Tantas cosas iban y venían por correo. Muchos años después, cuando ya iban decayendo las cartas, leí en La amigdalitis de Tarzán, una novela de Bryce Echenique, esta frase que tengo subrayada en mi memoria, “éramos mejores por carta…” Lo éramos, me parece. De hecho, esta carta que me acaba de mandar Miguel Munárriz me hizo mejor esta semana, porque recordé cuando, de muchacho, escribí en la pared de casa, ante el estupor de mi madre, el primer poema que aprendí de memoria. Era If (Si) de Rudyard Kilpling, traducido entonces por Miquelarena. Me lo aprendí con tanta precisión que, en mis recitados, añadía Traducción: Miquelarena como si fuera el último verso. Mi madre me obligó a borrarlo, y lo hice con la uña.
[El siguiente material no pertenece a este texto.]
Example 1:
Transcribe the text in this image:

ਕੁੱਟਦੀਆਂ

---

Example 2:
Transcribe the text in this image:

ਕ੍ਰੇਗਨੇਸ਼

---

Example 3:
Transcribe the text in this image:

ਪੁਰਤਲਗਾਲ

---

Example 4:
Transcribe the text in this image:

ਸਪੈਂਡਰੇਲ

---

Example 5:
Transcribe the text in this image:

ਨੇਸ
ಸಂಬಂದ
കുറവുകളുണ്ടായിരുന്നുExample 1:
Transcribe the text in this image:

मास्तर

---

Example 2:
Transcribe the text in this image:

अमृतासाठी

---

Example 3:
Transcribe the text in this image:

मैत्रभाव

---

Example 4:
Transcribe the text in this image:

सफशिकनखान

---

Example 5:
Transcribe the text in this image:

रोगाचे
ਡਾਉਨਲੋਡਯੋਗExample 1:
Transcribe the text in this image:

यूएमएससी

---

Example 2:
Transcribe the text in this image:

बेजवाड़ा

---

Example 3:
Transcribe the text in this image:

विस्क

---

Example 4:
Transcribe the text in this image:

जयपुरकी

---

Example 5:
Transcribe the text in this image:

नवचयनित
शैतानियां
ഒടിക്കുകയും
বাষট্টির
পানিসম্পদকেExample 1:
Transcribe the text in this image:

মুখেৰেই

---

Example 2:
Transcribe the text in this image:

Cuando me hija tenía la edad en la que yo mismo cometí aquella fechoría descubrí que en la pared de la puerta de la casa de su abuela seguía la huella que quedó de aquel recitado en la cal.
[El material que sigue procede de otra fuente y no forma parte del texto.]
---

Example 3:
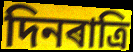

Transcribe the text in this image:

দিনৰাত্ৰি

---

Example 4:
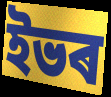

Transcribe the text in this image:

ইভৰ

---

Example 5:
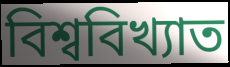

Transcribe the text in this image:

বিশ্ববিখ্যাতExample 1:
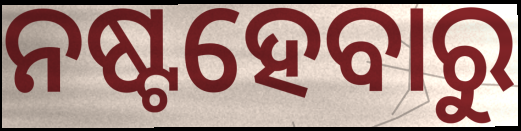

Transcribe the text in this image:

ନଷ୍ଟହେବାରୁ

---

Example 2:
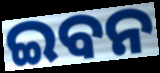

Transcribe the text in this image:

ଇବନ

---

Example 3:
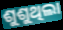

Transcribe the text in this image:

ଶୁଶୁଥିଲା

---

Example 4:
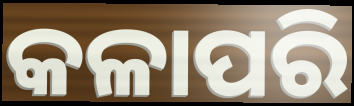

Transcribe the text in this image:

କଳାପରି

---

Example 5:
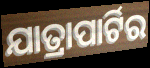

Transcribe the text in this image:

ଯାତ୍ରାପାର୍ଟିରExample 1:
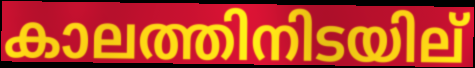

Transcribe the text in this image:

കാലത്തിനിടയില്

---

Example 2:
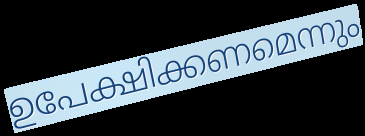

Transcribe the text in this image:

ഉപേക്ഷിക്കണമെന്നും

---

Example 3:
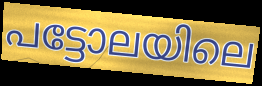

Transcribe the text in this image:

പട്ടോലയിലെ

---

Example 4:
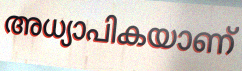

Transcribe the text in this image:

അധ്യാപികയാണ്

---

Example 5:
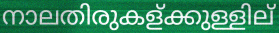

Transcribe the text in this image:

Miguel, que sabe de aquel ascendiente, tuvo la gentileza de hacer un sobre, meter en él ese poema (publicado primorosamente, en edición bilingüe, con dibujos de Scott Pennor´s, por errata naturae) que durante años y hasta ahora mismo ha marcado algo que no ceso de pensar: “Si puedes soñar –y no hacer de los sueños tu maestro–,/ si puedes pensar –y no hacer de las ideas tu objetivo–, si puedes encontrarte con el Triunfo y el Desastre/ y tratar de la misma manera a esos dos farsantes/ (…)/ Si puedes llenar el minuto implacable/ con los sesenta segundos que lo recorren,/ tuya es la Tierra y todo lo que en ella habita,/ y –lo que es más– serás Hombre, hijo mío”.

Me pasaron tantas cosas con ese poema… Esta traducción es de Luis Cremades, moderniza y seguramente mejora aquella de Miquelarena, aquel que le escuchó decir a Ortega y Gasset, en la estación de Atocha, viendo la miseria de la época, “¡qué país, Miquelarena…!” Aun me sé la vieja traducción, como un niño que, ya hombre, guarda el tacto de sus primeros juguetes. Y aun toco, cuando vuelvo a mi casa, aquellas huellas que ahora ha revivido con tanta generosidad mi querido Miguel Munárriz.